= Benasque and Ballabriga rolls =

Start of the Ballabriga roll

The Benasque and Ballabriga rolls are two sets of legal charters from 11th-century Spain. They formed the private archive of a laywoman named Sancha from the County of Ribagorza. The parchment documents were sewn together to form two rotuli (rolls), wound around a wooden spindle. There are 70 charters in the Benasque roll and 27 in the Ballabriga. The rolls concern properties in the Benasque and Ballabriga valleys acquired by Sancha and her two husbands, Enardo (m. 1006–1019) and Apo Galindo (m. 1020–1045). When the properties were acquired by the monastery of Santa María de Obarra later in the century, the monks preserved the rolls rather than copying the contents into their cartulary. They are now kept in Madrid and Zaragoza, respectively.

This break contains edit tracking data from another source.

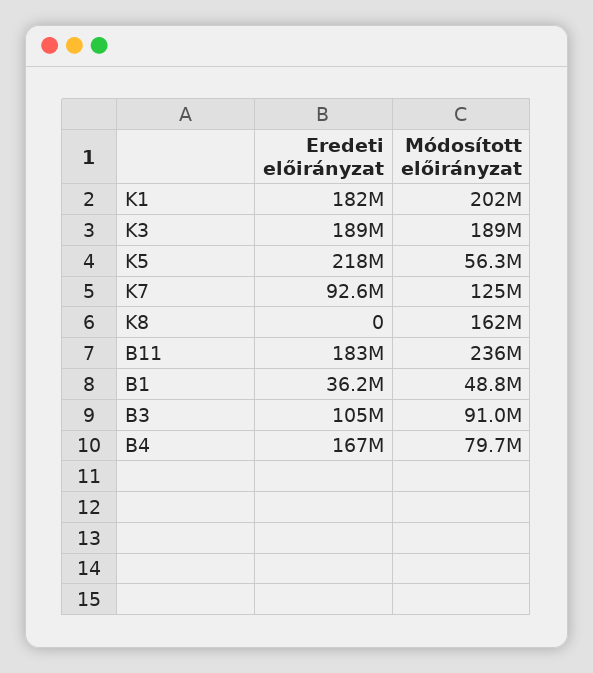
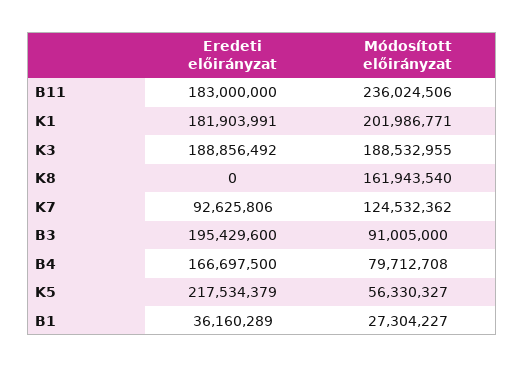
Módosított előirányzat, B1: 48800000 -> 27304227
Eredeti előirányzat, B3: 105000000 -> 195429600

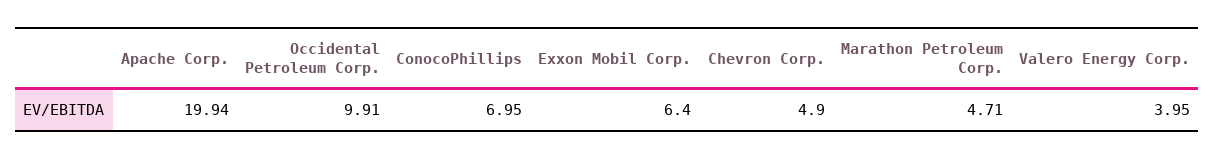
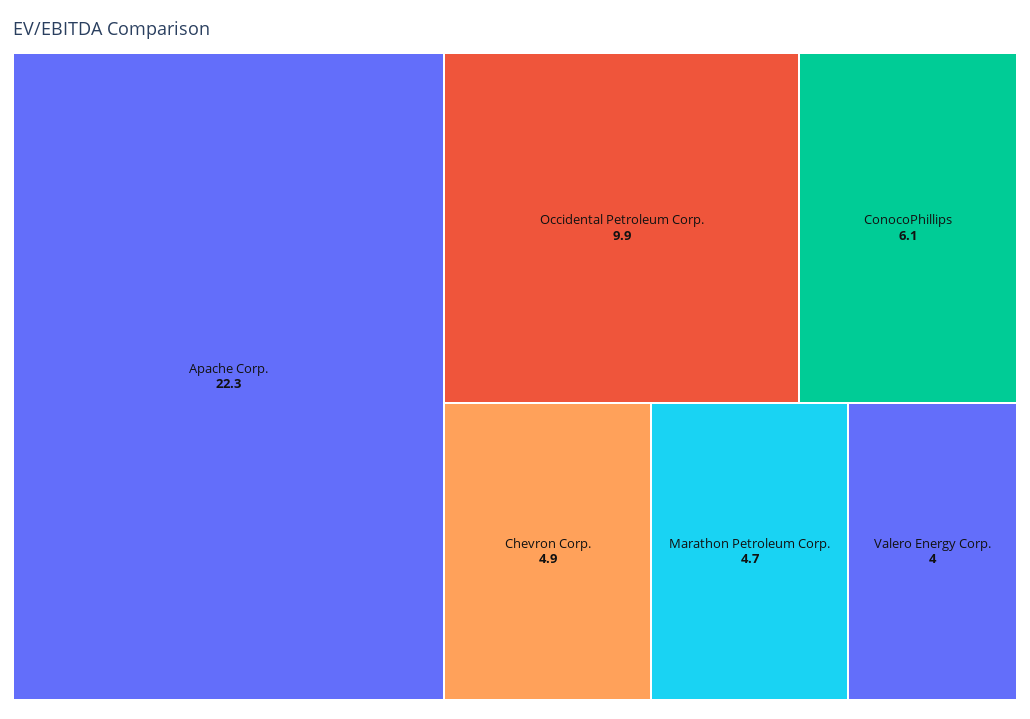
Apache Corp.: 19.94 -> 22.3
ConocoPhillips: 6.95 -> 6.1
Exxon Mobil Corp.: 6.4 -> none

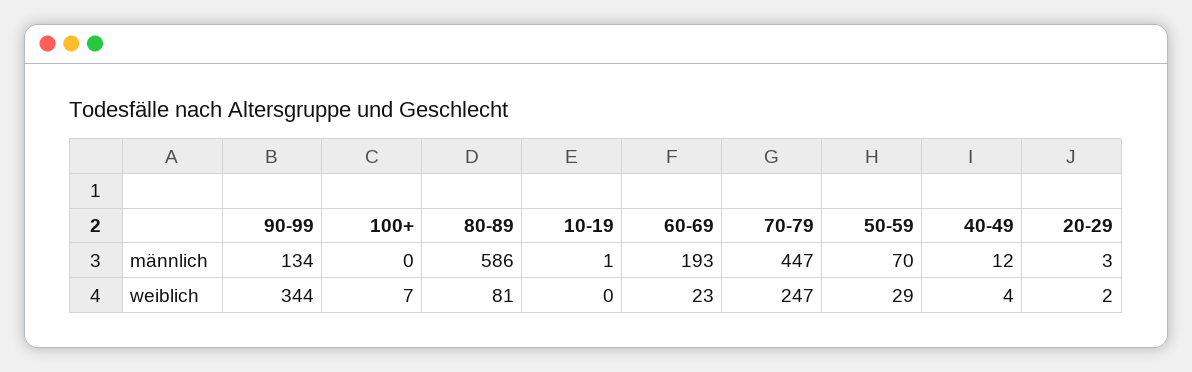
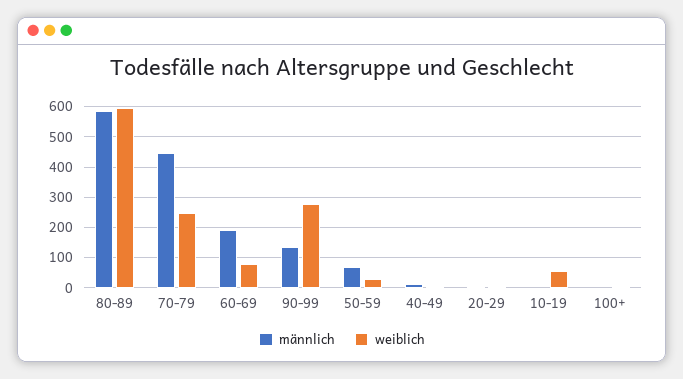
weiblich, 90-99: 344 -> 280
weiblich, 80-89: 81 -> 600
weiblich, 10-19: 0 -> 60
weiblich, 60-69: 23 -> 80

The survival of a private archive from this place and time is extremely rare. The documents, written in Latin by local priests, contain many linguistic particularisms. They are also contain perhaps "the last traces of a structuring of society once more general throughout the Pyrenees". Most of the actors in the charters are male, but they are often identified by matronymic. Moreover, women engage in transactions without reference to male relatives at a much higher rate than is visible in comparable evidence from elsewhere in Spain.